There are things that the media likes to talk about and things that it does not.
The false claim that Russia had somehow altered the election in Trump’s favor through Facebook ads was a popular media disinformation conspiracy theory that dovetailed neatly with the Clinton campaign’s attempt to have the Obama administration spy on Trump associates using the false claim of Russian involvement.
While the Russian ads mainly occurred after the 2016 election and targeted black people, Iran did run efforts to undermine President Trump.
Iranian hackers have been targeting U.S. state government websites in “an intentional effort to influence and interfere with the 2020 U.S. presidential election,” according to an investigation by the FBI and the Cybersecurity & Infrastructure Security Agency (CISA).
The hackers have “successfully obtained voter registration data in at least one state,” the FBI and CISA advisory report published Friday said.
And beyond hacking efforts, the Iranian agenda was pretty blatant.
The Iranian hackers suspected of posing as the Proud Boys and sending threatening emails to potentially thousands of American voters accessed voter registration data in at least one state, US federal officials said Friday evening.
Some threatening emails that were sent last week to voters in multiple states, including Florida and Alaska, read, “You will vote for Trump on Election Day or we will come after you.”

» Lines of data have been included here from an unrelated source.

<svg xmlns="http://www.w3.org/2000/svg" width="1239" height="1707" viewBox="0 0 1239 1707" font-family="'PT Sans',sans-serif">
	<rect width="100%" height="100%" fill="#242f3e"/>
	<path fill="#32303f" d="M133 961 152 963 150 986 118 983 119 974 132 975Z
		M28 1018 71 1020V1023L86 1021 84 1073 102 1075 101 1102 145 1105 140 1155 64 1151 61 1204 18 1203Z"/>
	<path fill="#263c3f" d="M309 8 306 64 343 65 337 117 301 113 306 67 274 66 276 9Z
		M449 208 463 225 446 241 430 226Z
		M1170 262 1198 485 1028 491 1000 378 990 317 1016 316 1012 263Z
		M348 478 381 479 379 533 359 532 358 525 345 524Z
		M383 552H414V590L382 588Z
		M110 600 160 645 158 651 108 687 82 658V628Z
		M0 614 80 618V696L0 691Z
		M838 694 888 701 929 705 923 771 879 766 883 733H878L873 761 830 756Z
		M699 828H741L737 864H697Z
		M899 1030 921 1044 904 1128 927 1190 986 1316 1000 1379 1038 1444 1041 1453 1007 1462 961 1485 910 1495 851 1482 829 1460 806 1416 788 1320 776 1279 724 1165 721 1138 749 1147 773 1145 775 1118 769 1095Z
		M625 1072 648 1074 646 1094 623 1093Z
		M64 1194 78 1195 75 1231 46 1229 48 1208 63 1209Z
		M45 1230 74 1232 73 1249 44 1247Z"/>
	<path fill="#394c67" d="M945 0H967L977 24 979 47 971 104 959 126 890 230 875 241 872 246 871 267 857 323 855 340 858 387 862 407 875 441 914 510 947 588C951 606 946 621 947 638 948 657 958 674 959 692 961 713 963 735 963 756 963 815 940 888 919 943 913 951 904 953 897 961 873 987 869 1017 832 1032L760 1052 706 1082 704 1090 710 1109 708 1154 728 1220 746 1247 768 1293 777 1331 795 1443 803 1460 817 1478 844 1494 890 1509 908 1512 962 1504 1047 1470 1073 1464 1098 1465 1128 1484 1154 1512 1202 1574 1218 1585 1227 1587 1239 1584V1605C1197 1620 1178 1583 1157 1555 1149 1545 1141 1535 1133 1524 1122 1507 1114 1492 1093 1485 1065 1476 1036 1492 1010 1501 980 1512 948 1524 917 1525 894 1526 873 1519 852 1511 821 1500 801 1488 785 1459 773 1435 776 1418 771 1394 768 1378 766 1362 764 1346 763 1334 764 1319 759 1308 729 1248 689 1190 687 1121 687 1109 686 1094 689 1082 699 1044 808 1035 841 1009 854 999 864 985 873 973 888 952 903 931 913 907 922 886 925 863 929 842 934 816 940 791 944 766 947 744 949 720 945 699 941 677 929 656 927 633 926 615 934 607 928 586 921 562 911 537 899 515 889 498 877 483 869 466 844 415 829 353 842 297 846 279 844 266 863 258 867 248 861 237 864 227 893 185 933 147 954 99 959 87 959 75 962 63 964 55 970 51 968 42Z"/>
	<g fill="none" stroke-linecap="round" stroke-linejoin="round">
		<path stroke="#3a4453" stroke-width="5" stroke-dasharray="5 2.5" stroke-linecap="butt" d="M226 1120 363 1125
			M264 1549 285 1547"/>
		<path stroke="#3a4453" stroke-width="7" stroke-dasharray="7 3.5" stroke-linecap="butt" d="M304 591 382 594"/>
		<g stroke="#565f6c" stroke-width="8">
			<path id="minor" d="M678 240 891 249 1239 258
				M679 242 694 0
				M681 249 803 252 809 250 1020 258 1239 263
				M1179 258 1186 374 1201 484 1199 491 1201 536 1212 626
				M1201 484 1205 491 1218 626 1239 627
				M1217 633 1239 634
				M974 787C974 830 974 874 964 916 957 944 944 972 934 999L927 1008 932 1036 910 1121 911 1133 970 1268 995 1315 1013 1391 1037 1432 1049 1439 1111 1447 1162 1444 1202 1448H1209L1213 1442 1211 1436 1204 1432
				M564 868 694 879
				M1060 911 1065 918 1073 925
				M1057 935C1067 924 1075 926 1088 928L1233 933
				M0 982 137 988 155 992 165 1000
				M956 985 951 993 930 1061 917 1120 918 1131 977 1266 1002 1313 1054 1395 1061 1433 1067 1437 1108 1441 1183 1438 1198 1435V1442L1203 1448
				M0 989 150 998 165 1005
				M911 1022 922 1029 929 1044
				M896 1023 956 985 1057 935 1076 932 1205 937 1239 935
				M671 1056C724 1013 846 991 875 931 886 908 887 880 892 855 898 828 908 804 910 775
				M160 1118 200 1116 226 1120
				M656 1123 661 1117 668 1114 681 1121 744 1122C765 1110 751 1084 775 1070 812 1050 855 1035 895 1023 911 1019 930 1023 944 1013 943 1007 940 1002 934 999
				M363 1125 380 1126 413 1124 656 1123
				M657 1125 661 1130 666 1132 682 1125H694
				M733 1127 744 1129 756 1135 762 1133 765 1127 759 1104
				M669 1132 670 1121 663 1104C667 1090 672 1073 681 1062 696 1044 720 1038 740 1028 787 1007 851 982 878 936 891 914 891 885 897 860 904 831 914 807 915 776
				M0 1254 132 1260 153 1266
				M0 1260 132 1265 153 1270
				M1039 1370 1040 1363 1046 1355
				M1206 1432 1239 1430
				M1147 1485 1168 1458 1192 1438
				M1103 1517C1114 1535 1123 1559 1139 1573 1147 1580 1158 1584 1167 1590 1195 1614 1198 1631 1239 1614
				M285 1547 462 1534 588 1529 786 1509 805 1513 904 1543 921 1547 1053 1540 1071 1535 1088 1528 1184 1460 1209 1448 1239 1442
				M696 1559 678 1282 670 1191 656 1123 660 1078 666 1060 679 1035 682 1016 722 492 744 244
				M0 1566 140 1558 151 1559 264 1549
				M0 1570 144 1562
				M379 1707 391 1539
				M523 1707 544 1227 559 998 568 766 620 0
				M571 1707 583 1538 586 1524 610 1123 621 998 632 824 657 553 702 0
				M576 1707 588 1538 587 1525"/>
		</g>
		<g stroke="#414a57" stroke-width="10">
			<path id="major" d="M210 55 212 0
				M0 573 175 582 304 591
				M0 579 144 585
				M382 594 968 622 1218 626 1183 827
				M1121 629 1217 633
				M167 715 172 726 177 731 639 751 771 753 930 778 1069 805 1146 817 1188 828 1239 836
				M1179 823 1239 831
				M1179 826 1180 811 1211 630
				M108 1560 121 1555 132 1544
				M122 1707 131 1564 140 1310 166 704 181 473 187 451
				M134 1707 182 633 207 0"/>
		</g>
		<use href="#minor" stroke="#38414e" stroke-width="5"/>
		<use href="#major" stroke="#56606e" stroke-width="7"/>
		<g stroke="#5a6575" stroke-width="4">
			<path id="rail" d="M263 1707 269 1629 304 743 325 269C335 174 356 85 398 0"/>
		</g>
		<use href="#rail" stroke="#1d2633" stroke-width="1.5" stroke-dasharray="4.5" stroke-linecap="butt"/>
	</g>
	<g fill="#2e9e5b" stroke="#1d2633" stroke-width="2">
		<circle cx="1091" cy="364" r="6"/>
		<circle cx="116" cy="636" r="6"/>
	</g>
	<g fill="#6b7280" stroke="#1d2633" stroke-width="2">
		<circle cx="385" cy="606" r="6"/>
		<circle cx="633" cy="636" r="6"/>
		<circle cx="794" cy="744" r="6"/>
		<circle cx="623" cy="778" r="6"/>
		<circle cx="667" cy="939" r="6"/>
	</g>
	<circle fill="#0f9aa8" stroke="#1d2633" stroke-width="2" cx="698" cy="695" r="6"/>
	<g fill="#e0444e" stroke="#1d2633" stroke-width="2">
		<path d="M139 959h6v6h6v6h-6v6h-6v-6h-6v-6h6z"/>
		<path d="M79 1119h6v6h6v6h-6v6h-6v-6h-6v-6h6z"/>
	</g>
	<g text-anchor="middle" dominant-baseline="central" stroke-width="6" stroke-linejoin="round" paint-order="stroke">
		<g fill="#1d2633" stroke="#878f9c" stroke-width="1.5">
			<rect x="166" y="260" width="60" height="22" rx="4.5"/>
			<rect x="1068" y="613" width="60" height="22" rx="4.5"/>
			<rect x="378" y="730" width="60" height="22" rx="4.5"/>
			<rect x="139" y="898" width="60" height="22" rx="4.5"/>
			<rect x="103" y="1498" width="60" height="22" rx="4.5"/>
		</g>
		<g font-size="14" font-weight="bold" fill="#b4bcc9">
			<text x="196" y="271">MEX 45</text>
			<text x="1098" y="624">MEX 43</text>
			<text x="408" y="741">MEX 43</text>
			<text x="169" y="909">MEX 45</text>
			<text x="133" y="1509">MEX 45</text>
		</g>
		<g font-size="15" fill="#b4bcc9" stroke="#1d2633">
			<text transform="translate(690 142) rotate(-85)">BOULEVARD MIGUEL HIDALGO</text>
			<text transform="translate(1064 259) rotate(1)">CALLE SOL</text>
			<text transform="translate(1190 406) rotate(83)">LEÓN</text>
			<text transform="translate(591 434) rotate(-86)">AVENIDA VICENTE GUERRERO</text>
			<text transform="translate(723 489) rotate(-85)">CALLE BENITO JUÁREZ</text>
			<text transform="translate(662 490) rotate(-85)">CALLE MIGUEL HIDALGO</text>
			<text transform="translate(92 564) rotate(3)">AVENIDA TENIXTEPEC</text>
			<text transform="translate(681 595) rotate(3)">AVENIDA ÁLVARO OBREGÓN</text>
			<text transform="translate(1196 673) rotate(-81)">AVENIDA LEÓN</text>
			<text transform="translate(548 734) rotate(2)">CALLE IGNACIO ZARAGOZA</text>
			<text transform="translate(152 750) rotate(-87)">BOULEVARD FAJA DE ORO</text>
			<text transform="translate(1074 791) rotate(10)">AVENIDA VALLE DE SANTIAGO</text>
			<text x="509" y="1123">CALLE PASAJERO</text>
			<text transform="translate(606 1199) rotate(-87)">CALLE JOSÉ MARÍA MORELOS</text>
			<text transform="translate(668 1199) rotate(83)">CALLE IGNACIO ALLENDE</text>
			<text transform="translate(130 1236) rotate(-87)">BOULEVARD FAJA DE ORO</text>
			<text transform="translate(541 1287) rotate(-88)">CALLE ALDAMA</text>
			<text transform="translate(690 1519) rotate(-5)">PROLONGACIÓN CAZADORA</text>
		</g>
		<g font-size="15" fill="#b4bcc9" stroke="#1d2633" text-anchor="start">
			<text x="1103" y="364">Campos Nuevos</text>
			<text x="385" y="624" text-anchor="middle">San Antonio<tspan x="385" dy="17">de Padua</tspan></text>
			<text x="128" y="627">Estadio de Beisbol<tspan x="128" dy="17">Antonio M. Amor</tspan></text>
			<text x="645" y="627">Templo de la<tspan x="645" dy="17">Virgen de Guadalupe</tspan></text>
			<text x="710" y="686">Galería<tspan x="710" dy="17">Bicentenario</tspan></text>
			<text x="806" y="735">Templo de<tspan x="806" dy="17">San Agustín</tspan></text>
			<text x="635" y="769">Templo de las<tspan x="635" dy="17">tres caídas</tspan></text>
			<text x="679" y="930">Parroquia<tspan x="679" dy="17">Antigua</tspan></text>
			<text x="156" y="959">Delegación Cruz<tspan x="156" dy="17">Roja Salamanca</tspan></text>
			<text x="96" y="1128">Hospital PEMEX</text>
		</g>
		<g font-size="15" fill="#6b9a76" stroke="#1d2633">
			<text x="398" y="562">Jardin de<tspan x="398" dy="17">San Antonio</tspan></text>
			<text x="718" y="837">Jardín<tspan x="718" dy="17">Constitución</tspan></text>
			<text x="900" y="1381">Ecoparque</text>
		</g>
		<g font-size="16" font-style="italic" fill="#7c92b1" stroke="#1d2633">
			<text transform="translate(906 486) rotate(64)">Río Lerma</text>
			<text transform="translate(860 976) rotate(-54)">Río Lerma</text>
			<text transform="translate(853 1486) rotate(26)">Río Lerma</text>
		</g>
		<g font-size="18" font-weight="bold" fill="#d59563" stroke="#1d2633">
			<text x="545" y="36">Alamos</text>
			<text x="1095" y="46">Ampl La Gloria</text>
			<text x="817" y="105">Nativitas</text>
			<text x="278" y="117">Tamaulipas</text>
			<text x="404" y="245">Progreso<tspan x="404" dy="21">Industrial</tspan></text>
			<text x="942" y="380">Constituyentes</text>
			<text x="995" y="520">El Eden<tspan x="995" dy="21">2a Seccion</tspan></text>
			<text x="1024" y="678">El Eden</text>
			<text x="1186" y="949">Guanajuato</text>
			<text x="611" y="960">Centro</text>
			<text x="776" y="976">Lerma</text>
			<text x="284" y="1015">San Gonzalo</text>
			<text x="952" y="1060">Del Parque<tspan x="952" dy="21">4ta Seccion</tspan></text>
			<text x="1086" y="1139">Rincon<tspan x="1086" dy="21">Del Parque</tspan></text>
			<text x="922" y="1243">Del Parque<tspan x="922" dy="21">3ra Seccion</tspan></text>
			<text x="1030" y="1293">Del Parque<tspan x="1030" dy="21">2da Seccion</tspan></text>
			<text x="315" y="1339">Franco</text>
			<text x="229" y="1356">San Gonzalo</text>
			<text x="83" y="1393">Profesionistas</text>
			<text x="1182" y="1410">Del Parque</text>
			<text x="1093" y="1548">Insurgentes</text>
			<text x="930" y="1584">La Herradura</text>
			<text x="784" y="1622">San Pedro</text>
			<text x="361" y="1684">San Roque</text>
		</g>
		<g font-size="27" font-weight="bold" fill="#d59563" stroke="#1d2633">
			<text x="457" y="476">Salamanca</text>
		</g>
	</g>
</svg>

The emails were made to look as if they had been sent by the Proud Boys, a hate group embraced by President Donald Trump at the first debate, but were actually the work of Iranian hackers, US intelligence and law enforcement agencies announced last week. Some of the emails included the home addresses of the voters the messages were sent to.
Now a new report mentions that Iran was almost as active on Facebook as Russia.
In terms of volume, networks originating in Russia and Iran comprised the largest share of what Facebook calls “Coordinated Inauthentic Behavior,” the report says, with 27 Russian and 23 Iranian networks shut down. Facebook doesn’t attribute all the campaigns to governments, but many of the Russian and Iranian campaigns had all the hallmarks of intelligence influence operations, private researchers said.
Yet in terms of what we hear from the media, it’s 99% Russia and 1% Iran.